Monday, May 2, 2005

Infrastructure envy, Part 3

A while back, I quoted former senator and presidential wannabe Bill Bradley, on the role of Lewis Powell (at the time a corporate lawyer, although he's now a Supreme Court justice) in reviving the Republican party after its 1964 thumping with candidate Goldwater:

In 1971 [Powell] wrote a landmark memo for the United States Chamber of Commerce in which he advocated a sweeping, coordinated and long-term effort to spread conservative ideas on college campuses, in academic journals and in the news media.

To further the party's ideological and political goals, Republicans in the 1970's and 1980's built a comprehensive structure based on Powell's blueprint.

Turns out, there's a really good case to be made that Bradley's account--widely accepted--is revisionist history. As Mark Schmitt points out in The American Prospect, there's not much historical evidence that Lewis's 1971 call received much notice or had any great effect as the time--it was only noticed, and given its retroactive importance, about five years ago. Thus, there may not have been a Great Overarching Master Plan that got the GOP to where it is today.

How did the Powell letter suddenly become so important, if it wasn't at the time? Schmitt argues that, in part, it's because Democrats and the left are grasping around for a magic key to create the same sort of infrastructure that the Republicans and the right have built for themselves, and Powell's argument suddenly sounds very attractive.

But beware: The specific techniques that made the Right so successful in getting their message out may not be so helpful to the Left, unless they're interested in producing a watered-down version of the same message. And, as Schmitt adds, the Powell Letter story has a little too much of the "magic bullet" myth about it:

It implies that all liberals need to do is find our Powell, get the memo written, and implement our plan. Stand back and watch the course of history shift back our way.

But the reality of the right is that there was no plan, just a lot of people writing their own memos and starting their own organizations -- some succeeding, some failing, false starts, mergers, lots of money well spent, and lots of money wasted.

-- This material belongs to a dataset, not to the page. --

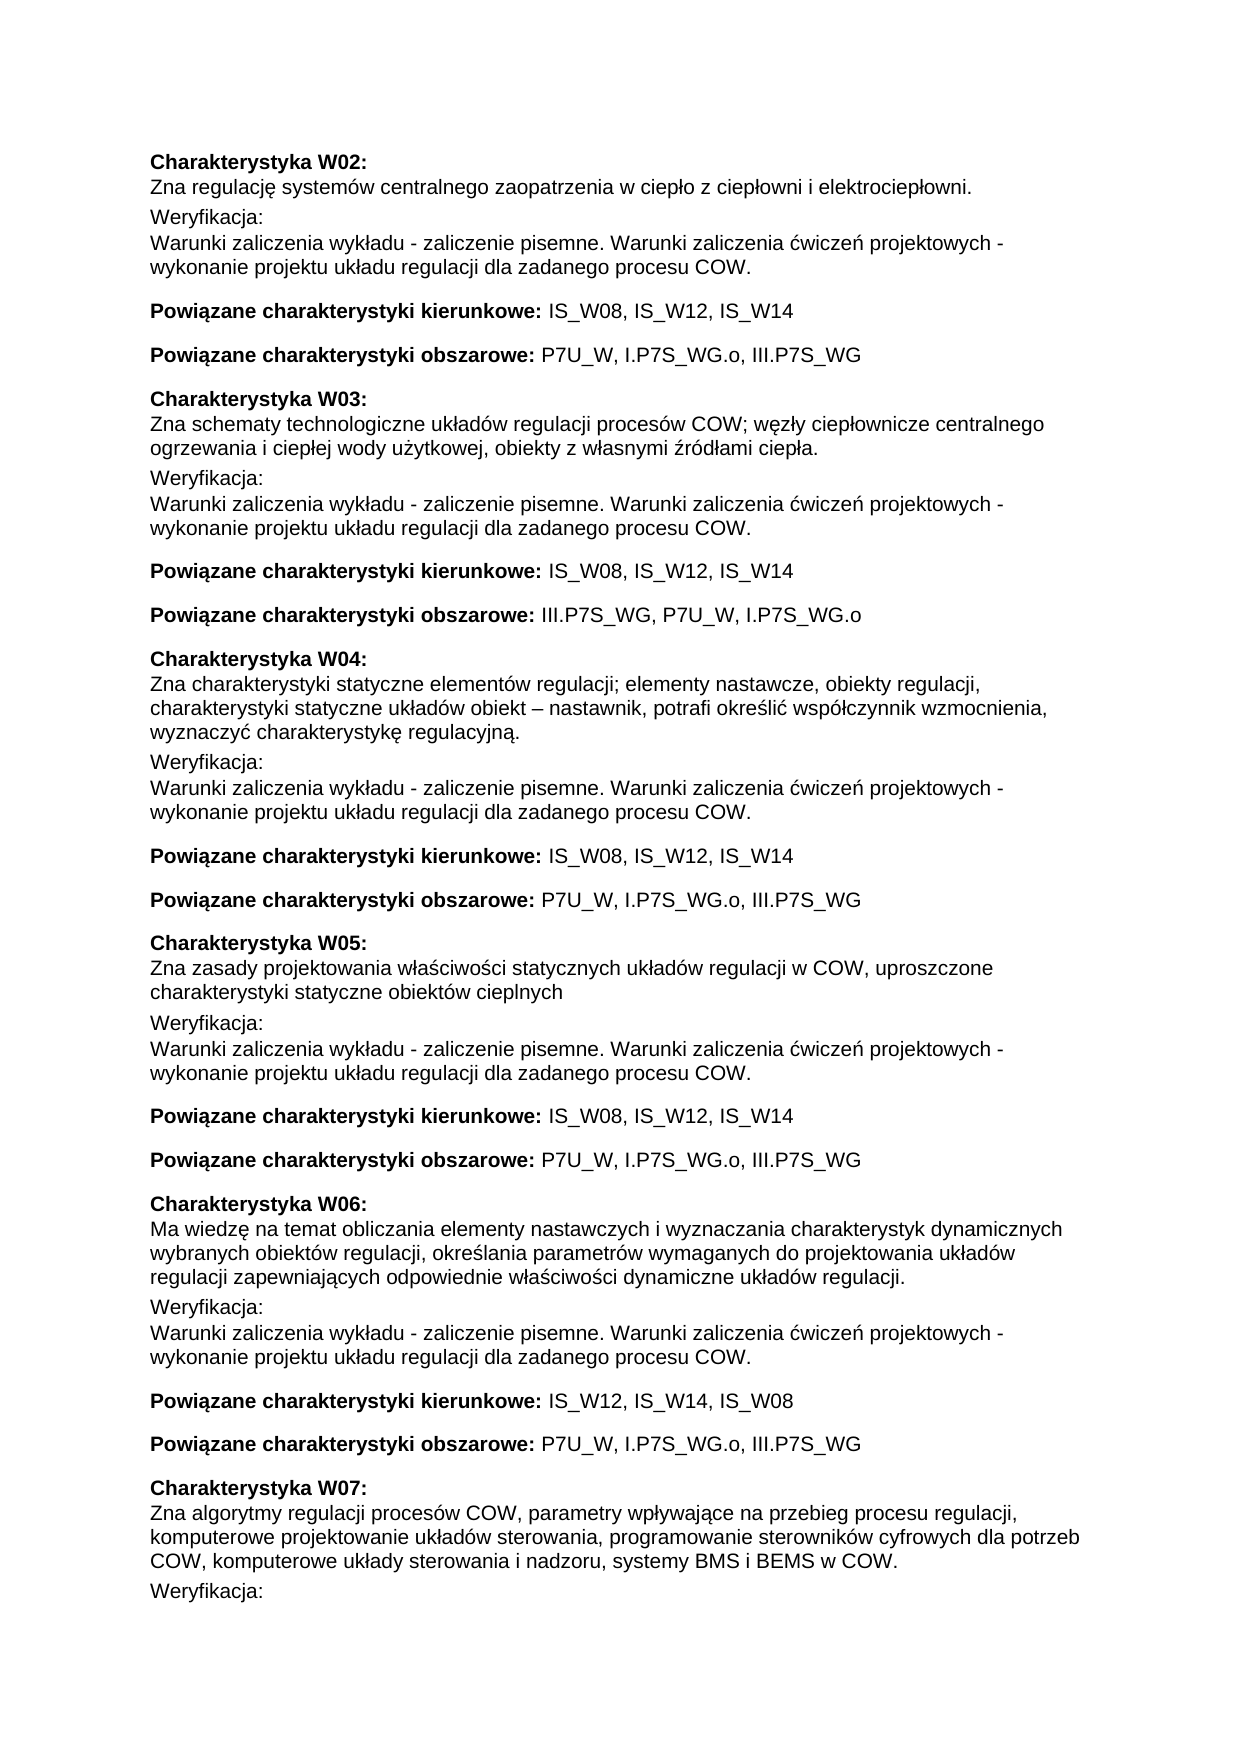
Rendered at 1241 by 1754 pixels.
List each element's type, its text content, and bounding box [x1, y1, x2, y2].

The left needs an infrastructure that will let it take on the Right Wing Media Echo Machine, that's clear--and Air America, and the Center for American Progress, and the left wing blogosphere make a good start in that direction. But it's another thing to imagine that the trick is simply to imitate everything the Right does--especially given how poorly they're playing with voters right now.

The left needs a way to build an infrastructure that plays to its own strengths: health care, clean government, checks on corporate power, fairness for working families.